Introduction
The Anomaly Detection and Prediction features are Piano Analytics' two time series functionalities powered by data science, seamlessly integrated within Explorer. The Anomaly detection & Prediction functionalities are located under the “AXON analyst” button in the graph type selection. These features are available in all time series graphs within Explorer.
Anomaly detection
Anomalies are detected when our statistical model identifies suspicious variations for a given metric within the context of the analysis.
Example: A large decrease in visits on a Saturday may seem suspicious within the context of a week, however prove to be a perfectly ordinary variation as the scale of a year (decreases in traffic can be observed each weekend).
Anomalies are illustrated on the graph with round symbols overlaid on the time series.

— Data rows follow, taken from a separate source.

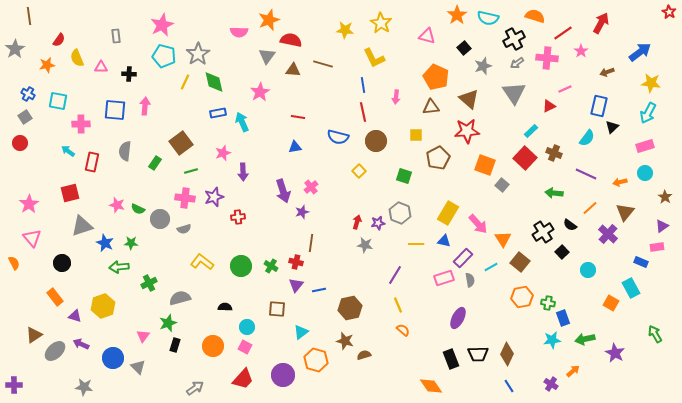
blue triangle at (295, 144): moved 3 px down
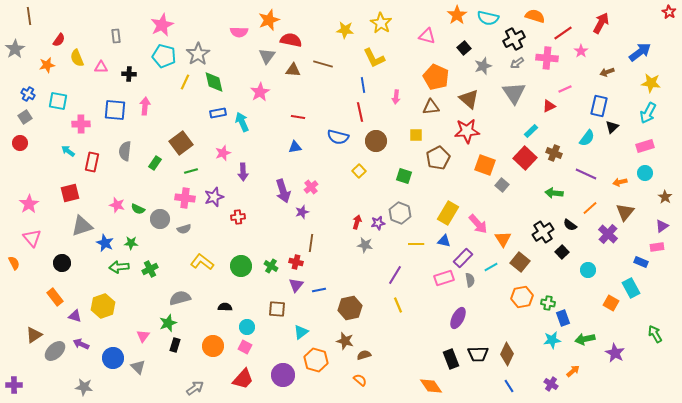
red line at (363, 112): moved 3 px left
green cross at (149, 283): moved 1 px right, 14 px up
orange semicircle at (403, 330): moved 43 px left, 50 px down
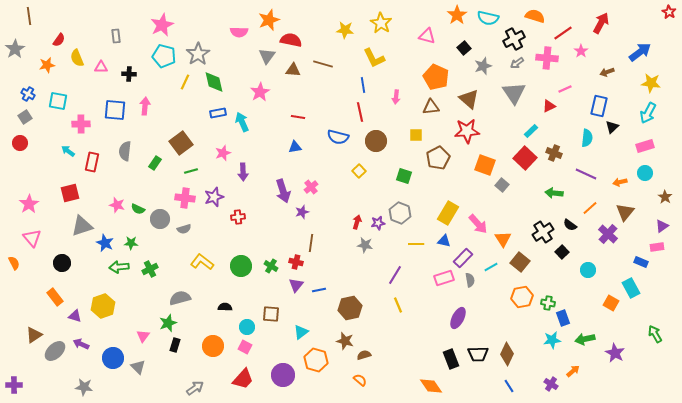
cyan semicircle at (587, 138): rotated 30 degrees counterclockwise
brown square at (277, 309): moved 6 px left, 5 px down
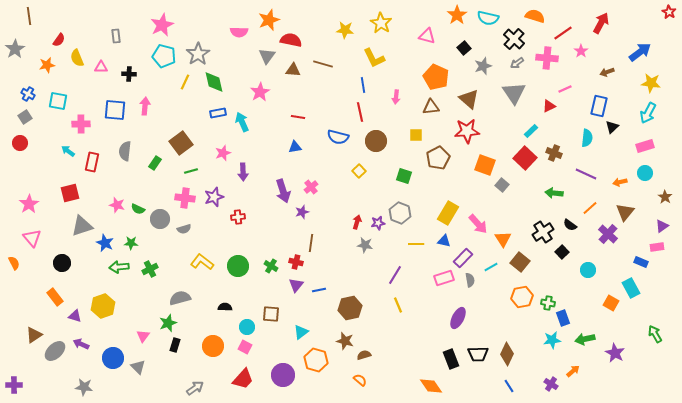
black cross at (514, 39): rotated 20 degrees counterclockwise
green circle at (241, 266): moved 3 px left
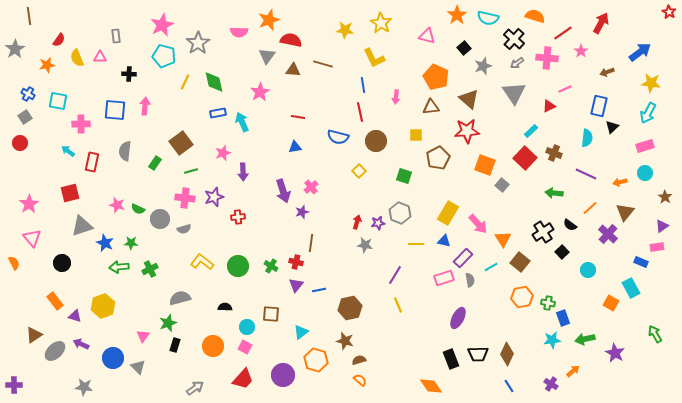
gray star at (198, 54): moved 11 px up
pink triangle at (101, 67): moved 1 px left, 10 px up
orange rectangle at (55, 297): moved 4 px down
brown semicircle at (364, 355): moved 5 px left, 5 px down
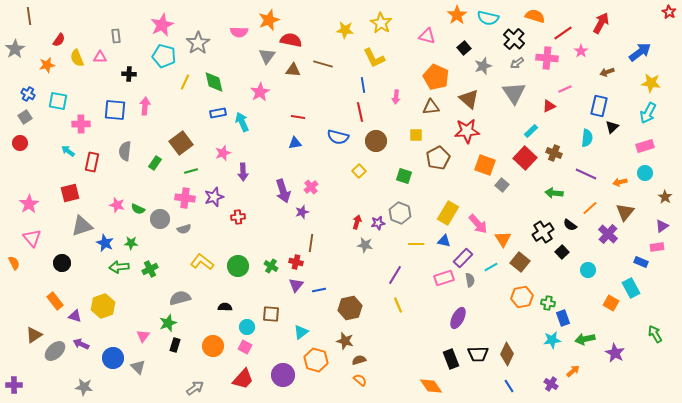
blue triangle at (295, 147): moved 4 px up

Positive anomalies will be shown in green:
Negative anomalies will show up in red:
Prediction
The prediction functionality will provide you with the expected future values of a given metric based on your historical data:
- In hourly granularity, we forecast the following 24 hours after the last hour of the analysis
- In daily granularity, we forecast the following 30 days after the last day of the analysis
- In weekly granularity, we forecast the following 12 weeks after the last week of the analysis
- In monthly granularity, we forecast the following 12 months after the last month of the analysis
Availability
Analyses
Graph granularities
Anomaly Detection & Prediction functionalities are available on all graph granularities: hour, day, week, month. When analyzing the current day, the actual line will be overlaid with the day's forecast, giving you hourly targets for the day.
Data requirements
A minimum of 2 weeks of historical data (with less than 30% of the historical data being zeros) is necessary to identify anomalies and to provide forecasts on hourly and daily granularities. A minimum of 2 years worth of historical data is necessary (with less than 30% of the historical data being zeros) for weekly and monthly anomaly detections & predictions. If your site is new, you will have to wait until enough historical data is collected for our model to satisfy goodness-of-fit assumptions. Consequently, an explicit error message is shown until you have enough data. For optimal accuracy in our model, we recommend at least 8 weeks and 3 years of data, respectively.
Metrics
The Anomaly detection & Prediction features are available for all metrics (absolute and ratios).
Basic concepts
Anomaly
When the anomaly option is selected, a “tolerance” area is shown on the graph. We expect the line to remain within the boundaries of this area. Any data point of the line outside this zone will be flagged as an anomaly.
Trend
The trend illustrates macro fluctuations in your data over time. The trend is illustrated using a dashed line.
Baseline
The Baseline illustrates how the metric would have evolved without the intervention of external factors. The baseline is illustrated using a dotted line.
Forecast
The forecast is a prediction based on your historical data. The forecasted values are shown on the graph using a green dotted line. The forecast has its own level of accuracy, which we illustrate using the light green area around the predicted line.
Algorithm sensitivity
The detection sensitivity will affect the algorithm's tolerance area. Three levels of sensitivity are available: low, medium, high. With a low level of sensitivity, the algorithm will be more tolerant, resulting in a larger tolerance area, and fewer alerts. On the contrary, a high level of sensitivity will result in a small tolerance area around the line, and thus more alerts will be identified. The detection sensitivity can be changed on the graph options.
Low
Medium
High
Technical Information and FAQ
Technical Information
The Anomaly Detection & Prediction features are in-house, custom-built data science models founded on a hybridization of time series decomposition models and clustering methods. The basic models have been tweaked, improved using millions of data points, and adapted to web analytics data.
FAQ
Does the model compensate for known events such as Christmas or Black Friday?
The Anomaly Detection & Prediction models do not adapt for known recurrent events such as Christmas or Black Friday. Therefore, fluctuations in your data taking place on those dates will be treated similarly to fluctuations on any other day.
The trend doesn’t seem to fit my data properly, is this normal?
The trend reflects macro fluctuations in your data. It is possible your analysis timeframe is too small to show long term fluctuations in your dataset. Due to this phenomenon, the trend can appear to be distant from the rest of your data. By increasing your analysis timeframe you will see the trend illustrates macro fluctuations in your data.